Anyhoo – it’s really no surprise by now that this collection of short stories and essays, although it was really more short stories than anything else, was pretty darned good, considering we’ve got Dave Eggers to thank for collecting them all. Some of the names were new to me. Like Ryan Boudinot, who wrote “Free Burgers for Life,” about a college-aged guy (I get the impression that’s his age, but I don’t think he ever really says) who wins a contest at a local fast food joint entitling him to one free meal of a $5 value, per day, for the rest of his life. Because he’s kind of a loser, the kind whose one dance move involves some version of splits, he takes the deal seriously and goes in each day to collect the burger he’s owed. It’s sad because you know that this will probably be the best thing that’s ever happened to him and there are people like this you’ve known and pitied, the ones who stalk their ex-girlfriends in the grocery store where they work and make themselves feel cool by buying beer for under-aged kids. It’s kind of funny, too, but only because laughing at them is the only way we can create distance from them. It’s the only way we can think, “thank god I’m not like them.”

Kate Krautkramer was also new to me. In “Roadkill” she chronicles some rather interesting and not often spoken about aspects of her pregnancy. Krautkramer takes a more scientific look at pregnancy, thinking of birth in an animalistic way, rather than in the joyous glowing way that most view the experience. “They let this vast, shapeless secret shimmer just behind their eyes when they meet me on the street,” she muses, “and just smile and nod in recognition of my burgeoning figure.” But instead of deifying the pregnancy, she wonders why so many who do choose to be anesthetized when going through the actual birth. Although I’m scared to death of pregnancy myself, it was comforting to read an account from a mother who wasn’t blindly enamored of her own pregnancy. I also liked Jonathan Tel’s “The Myth of the Frequent Flier,” about a man who spends so much time flying that he marries and eventually has children in the air. Every flight attendant’s heard of the story and each has their own details to add; sometimes he’s Canadian, sometimes he’s Australian. He has a son or he has twin girls. Some claim to have actually met him and some have only heard of his story. With the narrator following the myth all around the world, you can’t help but laugh at the man who’s stalking his own legend.

Of course, reading collections like this is also a really good opportunity to stumble upon works by authors you know, only to make you even more sure of their ability to move and create emotion with their words. In this book it’s Jhumpa Lahiri with “Hell-Heaven.” The story is narrated by a woman who witnessed her mother falling in love with a man other than her husband. Though nothing ever happens between the two, the mother looks forward to her companion’s visits and he becomes a close friend of the family. Despite the wishes of his Bengali parents, he marries an American girl and starts his own family away from his somewhat-adopted family. It’s only when the marriage falls apart many years later, and the ex-wife admits how jealous she always was, does the mother reveal how hurt she was by the loss of her always-platonic friend. Anyone who’s read Lahiri’s work will have a difficult time denying that she writes rich and engaging narratives, but after reading this I was could only wonder how some people get to be so well endowed with words, to know just the right ones to use to be able to create a specific feeling or image in your mind. I never cease to be amazed when I come across people who have this gift.

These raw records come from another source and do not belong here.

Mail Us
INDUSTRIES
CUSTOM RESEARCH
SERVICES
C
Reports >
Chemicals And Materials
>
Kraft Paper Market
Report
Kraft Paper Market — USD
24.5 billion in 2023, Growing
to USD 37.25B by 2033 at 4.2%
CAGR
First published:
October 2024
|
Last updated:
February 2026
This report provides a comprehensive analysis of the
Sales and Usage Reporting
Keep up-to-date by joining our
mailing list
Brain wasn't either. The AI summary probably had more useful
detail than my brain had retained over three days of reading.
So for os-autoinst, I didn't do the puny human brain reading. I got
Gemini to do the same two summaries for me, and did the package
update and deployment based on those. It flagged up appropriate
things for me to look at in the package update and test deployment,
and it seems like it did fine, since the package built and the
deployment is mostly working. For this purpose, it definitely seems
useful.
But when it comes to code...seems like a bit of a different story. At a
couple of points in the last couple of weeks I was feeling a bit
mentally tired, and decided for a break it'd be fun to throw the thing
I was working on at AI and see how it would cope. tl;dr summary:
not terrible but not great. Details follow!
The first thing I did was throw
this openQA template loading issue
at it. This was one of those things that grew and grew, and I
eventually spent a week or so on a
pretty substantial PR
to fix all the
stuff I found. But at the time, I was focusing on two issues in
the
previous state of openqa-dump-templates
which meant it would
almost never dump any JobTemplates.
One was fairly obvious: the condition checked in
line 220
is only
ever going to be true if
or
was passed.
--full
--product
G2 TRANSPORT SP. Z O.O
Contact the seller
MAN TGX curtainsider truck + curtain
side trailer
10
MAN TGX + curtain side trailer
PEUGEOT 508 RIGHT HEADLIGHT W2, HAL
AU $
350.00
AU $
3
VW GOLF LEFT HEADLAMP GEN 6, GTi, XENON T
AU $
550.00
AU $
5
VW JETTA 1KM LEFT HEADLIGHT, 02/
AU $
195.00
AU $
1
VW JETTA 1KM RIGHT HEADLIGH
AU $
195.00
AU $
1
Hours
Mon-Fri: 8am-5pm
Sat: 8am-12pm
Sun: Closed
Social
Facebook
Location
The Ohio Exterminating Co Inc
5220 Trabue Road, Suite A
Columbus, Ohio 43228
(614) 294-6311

So, do I think I’ll continue to read this series in the coming years? I’m not sure…I plan to give myself a subscription to McSweeney’s for Christmas, which satisfies my need for a variety of stories and essays, and if there’s anything this year has taught me it’s that no matter how much I want to read a book or plan to read a book, I’ll never be able to resist the pull of other books as they spring up on me. While this may not become a perennial favorite, at least I’ll now I know what I’ll be missing.